FridayFriday starts off with a full English breakfast and a read of the paper. A couple of people who were well and truly Ewaned the night before crawl briefly from their tent only to crawl back again. It's time to get the bus and head back to the main festival site.
Having met up with Steve, I go and do one of the saddest things I've ever done at a festival. It's off to the Adhoc Café to check my e-mail. The Adhoc Café is the latest addition to Cambridge. Twelve terminals allow you to surf the net and collect mail whilst enjoying one of the best cups of coffee on site.
Whilst
wandering around the site, we happen to blunder into Peter Buckley
Hill. There's a bit of time just to chew the fat and get an interview
done. Even early in the morning, Peter still manages to retain
his sense of the surreal. A couple more of his fans are hovering
so we decide to push on.
There's no music on Friday morning so it's the perfect time to take a nose around the market areas. Hippy ephemera vies for space along a whole range of ethnic bits and pieces. There's a really good jewellery designer selling her wares this year.

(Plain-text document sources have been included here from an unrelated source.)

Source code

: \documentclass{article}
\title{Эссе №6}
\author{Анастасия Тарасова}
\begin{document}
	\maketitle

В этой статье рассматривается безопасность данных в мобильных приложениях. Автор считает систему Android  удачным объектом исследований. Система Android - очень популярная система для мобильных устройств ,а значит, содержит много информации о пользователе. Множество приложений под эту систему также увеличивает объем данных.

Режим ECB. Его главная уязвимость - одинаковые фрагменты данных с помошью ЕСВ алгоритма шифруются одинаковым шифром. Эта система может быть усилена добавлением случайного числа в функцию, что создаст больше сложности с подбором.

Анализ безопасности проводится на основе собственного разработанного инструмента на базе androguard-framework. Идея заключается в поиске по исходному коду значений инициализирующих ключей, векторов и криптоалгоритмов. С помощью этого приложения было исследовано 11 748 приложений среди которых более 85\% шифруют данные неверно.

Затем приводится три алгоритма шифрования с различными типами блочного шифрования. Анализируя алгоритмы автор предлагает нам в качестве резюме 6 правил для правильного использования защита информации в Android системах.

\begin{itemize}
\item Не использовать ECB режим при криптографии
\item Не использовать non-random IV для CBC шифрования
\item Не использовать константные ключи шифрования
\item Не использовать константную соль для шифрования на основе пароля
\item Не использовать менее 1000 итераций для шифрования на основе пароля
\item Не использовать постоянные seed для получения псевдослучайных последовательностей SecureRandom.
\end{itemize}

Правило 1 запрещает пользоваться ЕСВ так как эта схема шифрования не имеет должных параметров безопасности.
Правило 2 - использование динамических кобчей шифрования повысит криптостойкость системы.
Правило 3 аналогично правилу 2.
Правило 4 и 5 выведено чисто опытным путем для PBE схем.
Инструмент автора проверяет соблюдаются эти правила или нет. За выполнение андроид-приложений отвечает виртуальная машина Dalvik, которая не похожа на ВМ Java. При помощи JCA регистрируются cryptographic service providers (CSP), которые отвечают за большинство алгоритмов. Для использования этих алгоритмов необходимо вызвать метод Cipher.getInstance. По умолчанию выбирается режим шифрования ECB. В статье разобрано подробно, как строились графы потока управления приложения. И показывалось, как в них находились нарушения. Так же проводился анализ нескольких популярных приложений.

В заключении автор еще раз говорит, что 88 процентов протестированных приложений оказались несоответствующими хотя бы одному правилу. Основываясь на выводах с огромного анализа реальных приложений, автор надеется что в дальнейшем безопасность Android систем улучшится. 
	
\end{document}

It's going to be another scorcher of a day so it's important to get in plenty of fluids before even considering touching cider. A trip to the onsite newsagent secures a banana milkshake. Karl joins us and we try to sort out whose covering what today.
Whilst
there's no official bands playing yet, there's already plenty
of music happening. There's time to grab a light lunch, savoury
crepe, before settling down to listen to one of the unofficial
sessions.
We seem to find a music collective that takes it in turns to have a go. Instruments and people chop and change to deliver a highly entertaining and varied selection of music. The site is filling up noticeably by the middle of the afternoon. There's been time enough to ease through a couple of pints, but it's heading towards the first event of the day.

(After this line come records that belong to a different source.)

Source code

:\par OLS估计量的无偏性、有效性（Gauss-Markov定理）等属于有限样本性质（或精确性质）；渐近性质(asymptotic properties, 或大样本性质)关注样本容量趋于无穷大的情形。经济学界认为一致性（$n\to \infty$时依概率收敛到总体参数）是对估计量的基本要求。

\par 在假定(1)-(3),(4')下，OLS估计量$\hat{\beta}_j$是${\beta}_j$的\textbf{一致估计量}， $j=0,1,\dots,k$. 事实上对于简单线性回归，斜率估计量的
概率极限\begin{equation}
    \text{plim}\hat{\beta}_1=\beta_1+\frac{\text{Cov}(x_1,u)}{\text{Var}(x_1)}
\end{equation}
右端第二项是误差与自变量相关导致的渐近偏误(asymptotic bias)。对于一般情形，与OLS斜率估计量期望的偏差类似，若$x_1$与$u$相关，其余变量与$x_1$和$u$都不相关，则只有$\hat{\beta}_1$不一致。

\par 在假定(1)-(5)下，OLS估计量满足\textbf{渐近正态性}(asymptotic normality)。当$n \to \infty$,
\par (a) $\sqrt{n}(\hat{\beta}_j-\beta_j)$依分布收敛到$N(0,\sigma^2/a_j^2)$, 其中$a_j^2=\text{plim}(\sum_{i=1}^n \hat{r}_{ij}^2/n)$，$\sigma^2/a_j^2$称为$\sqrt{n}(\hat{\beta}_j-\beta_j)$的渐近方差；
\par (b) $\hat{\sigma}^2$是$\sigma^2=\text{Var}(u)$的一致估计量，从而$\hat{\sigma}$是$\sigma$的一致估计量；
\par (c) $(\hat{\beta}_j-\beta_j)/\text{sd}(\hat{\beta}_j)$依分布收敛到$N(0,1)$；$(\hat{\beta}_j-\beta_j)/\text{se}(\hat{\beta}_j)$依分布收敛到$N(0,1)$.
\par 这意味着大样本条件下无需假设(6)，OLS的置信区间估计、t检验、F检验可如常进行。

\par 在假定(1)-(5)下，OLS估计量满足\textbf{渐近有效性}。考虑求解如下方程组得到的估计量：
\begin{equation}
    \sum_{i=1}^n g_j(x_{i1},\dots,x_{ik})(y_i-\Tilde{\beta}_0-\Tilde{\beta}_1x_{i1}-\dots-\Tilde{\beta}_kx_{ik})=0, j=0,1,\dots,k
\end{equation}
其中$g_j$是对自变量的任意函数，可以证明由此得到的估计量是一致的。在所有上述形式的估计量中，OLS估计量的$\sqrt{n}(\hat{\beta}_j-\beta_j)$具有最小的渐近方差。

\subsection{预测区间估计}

Martin Carthy is delivering
a stage skills workshop over in the Club Tent. 422, winners of
the Young Tradition award this year are also doing a youth workshop
in the Adhoc Café. As Martin is only doing this workshop
this festival, he wins out.
The workshop gives veteran performer, Martin Carthy, a chance to recount a list of does and don'ts when it comes to performing. These are illustrated with events from his career that emphasise the points he's making. Multi-instrumentalist Steafan Hannigan is invited on stage to join Martin and help fend questions from the audience.
Songs intersperse the conversation, that at one point gets awfully close to being a group interview of Martin, but he manages to get it back on track. Years of experience are drawn upon to give examples both good and bad.
I leave to head across to the mainstage to catch my first
experience of Basque music with Kepa Junkera.